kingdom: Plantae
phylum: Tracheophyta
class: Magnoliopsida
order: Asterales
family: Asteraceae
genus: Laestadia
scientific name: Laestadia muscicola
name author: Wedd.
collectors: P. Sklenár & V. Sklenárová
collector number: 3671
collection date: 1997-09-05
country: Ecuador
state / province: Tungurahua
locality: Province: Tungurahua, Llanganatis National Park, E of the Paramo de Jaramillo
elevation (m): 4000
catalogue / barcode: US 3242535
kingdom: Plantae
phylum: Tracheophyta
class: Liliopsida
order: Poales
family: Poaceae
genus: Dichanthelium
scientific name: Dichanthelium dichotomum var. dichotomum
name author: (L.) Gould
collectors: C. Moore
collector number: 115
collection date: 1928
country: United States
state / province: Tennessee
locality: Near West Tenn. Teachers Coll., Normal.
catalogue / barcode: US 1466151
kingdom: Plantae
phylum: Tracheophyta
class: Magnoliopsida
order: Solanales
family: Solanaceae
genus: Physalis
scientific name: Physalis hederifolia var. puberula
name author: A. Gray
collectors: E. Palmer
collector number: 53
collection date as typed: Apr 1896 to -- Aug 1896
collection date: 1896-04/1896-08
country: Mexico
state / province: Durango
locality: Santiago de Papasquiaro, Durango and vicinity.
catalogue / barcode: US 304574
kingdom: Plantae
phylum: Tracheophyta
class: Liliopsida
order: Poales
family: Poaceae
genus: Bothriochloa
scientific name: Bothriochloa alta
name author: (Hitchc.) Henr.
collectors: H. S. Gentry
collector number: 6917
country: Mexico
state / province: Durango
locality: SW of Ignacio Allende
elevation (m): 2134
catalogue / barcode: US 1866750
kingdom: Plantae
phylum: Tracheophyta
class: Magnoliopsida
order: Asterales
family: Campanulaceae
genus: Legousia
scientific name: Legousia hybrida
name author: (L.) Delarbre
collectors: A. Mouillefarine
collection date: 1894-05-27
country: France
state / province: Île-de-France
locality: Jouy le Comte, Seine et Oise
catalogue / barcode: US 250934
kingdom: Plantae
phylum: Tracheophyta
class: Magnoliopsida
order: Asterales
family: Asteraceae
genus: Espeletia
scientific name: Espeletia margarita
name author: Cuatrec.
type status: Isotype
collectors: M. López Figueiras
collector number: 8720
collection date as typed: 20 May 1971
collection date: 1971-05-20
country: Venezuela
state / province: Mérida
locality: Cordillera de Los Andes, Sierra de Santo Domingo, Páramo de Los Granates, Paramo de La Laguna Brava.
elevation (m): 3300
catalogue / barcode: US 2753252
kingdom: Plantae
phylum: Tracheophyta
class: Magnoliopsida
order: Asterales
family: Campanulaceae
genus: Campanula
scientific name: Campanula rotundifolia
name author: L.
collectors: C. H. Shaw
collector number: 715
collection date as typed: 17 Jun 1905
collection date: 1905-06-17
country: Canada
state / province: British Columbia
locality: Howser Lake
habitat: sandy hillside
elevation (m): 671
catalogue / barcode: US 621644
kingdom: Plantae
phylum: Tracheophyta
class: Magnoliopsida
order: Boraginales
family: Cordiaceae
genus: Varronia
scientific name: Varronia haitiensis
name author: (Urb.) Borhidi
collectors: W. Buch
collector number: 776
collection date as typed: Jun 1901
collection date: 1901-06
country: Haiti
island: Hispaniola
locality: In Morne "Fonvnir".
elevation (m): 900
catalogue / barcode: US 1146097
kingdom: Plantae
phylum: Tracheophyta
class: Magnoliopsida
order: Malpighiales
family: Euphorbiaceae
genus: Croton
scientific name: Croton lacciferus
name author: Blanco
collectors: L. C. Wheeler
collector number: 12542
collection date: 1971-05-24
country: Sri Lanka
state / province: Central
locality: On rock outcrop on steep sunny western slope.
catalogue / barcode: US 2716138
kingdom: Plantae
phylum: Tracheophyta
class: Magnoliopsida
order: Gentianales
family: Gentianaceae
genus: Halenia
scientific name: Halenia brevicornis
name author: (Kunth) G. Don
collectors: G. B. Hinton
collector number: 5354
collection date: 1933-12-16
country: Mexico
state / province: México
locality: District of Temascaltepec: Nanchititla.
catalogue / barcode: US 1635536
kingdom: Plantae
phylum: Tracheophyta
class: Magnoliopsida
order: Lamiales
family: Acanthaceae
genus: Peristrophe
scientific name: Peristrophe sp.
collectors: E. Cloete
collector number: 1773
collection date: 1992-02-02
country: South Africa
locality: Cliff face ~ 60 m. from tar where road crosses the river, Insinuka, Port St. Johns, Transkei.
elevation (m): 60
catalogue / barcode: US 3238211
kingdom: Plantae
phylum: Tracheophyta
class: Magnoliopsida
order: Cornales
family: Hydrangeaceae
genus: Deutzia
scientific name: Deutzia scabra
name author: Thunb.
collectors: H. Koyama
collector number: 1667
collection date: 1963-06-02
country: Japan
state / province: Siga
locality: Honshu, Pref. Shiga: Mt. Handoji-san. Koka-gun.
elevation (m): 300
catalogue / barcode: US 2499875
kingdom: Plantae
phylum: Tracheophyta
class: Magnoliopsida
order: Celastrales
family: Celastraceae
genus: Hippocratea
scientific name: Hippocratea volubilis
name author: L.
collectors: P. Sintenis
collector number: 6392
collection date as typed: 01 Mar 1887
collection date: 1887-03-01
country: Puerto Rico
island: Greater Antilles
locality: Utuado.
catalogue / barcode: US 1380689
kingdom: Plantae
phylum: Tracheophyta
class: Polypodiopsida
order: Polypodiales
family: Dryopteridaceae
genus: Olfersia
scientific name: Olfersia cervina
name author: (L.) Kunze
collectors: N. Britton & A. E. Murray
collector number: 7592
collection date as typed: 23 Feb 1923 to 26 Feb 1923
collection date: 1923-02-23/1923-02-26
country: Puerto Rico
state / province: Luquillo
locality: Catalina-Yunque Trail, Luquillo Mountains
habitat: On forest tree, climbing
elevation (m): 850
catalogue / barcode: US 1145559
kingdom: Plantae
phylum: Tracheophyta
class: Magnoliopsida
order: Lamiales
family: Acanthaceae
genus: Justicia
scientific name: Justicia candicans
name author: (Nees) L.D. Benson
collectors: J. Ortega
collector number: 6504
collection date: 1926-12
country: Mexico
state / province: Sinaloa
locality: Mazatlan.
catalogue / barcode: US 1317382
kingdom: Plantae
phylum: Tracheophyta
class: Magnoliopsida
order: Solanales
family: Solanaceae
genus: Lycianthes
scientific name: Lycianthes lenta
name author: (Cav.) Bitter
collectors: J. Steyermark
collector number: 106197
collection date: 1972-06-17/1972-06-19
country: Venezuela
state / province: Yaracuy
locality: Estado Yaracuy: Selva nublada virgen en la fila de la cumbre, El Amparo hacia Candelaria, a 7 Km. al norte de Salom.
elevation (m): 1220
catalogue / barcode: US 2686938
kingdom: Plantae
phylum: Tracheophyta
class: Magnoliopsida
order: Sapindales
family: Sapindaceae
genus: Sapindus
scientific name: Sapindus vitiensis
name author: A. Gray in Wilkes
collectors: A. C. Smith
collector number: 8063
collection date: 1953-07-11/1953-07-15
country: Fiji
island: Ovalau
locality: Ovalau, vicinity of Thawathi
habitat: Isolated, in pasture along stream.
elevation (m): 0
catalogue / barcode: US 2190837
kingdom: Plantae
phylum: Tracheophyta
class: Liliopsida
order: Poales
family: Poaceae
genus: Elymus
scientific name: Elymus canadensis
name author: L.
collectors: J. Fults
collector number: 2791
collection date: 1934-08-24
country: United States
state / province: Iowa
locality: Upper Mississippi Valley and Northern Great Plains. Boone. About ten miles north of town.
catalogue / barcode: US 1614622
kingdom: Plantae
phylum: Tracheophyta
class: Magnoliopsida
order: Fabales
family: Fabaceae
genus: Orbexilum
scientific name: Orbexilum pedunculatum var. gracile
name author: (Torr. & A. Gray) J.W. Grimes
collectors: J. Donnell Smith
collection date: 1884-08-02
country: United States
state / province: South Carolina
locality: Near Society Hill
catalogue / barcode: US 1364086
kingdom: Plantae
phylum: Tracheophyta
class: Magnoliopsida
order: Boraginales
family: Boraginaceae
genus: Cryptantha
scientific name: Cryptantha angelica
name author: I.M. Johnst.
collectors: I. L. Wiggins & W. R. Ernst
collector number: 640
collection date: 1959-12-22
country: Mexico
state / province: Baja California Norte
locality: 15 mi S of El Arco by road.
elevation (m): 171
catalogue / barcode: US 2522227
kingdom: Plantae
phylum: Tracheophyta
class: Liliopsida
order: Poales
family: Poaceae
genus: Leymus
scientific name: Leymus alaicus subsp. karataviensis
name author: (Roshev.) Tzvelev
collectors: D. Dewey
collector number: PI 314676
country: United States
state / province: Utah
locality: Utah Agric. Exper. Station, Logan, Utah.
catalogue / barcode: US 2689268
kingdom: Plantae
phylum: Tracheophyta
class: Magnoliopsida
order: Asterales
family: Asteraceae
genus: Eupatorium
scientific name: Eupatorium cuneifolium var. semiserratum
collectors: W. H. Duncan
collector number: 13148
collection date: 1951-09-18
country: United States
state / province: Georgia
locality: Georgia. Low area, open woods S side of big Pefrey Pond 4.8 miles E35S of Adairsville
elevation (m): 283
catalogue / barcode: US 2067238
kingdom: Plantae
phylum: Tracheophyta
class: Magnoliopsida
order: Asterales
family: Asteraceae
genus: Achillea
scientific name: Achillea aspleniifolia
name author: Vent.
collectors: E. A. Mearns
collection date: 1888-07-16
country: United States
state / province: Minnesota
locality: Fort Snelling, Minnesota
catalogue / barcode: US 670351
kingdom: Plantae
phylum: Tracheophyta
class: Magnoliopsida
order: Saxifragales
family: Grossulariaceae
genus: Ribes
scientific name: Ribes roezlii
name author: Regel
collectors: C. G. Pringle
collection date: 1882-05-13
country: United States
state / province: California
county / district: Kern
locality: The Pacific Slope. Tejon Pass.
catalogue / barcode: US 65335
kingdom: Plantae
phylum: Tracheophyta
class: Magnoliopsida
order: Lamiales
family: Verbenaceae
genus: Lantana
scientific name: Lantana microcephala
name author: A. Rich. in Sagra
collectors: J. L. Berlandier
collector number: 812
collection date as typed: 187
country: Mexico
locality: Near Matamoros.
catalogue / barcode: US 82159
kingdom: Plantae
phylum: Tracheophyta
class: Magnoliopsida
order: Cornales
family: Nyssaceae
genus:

- **Exercise brief**
Copy out the lines of the listing from the first line through the line containing "name author: (L.) Gould", including both of those lines.

- **The output**
kingdom: Plantae
phylum: Tracheophyta
class: Magnoliopsida
order: Asterales
family: Asteraceae
genus: Laestadia
scientific name: Laestadia muscicola
name author: Wedd.
collectors: P. Sklenár & V. Sklenárová
collector number: 3671
collection date: 1997-09-05
country: Ecuador
state / province: Tungurahua
locality: Province: Tungurahua, Llanganatis National Park, E of the Paramo de Jaramillo
elevation (m): 4000
catalogue / barcode: US 3242535
kingdom: Plantae
phylum: Tracheophyta
class: Liliopsida
order: Poales
family: Poaceae
genus: Dichanthelium
scientific name: Dichanthelium dichotomum var. dichotomum
name author: (L.) Gould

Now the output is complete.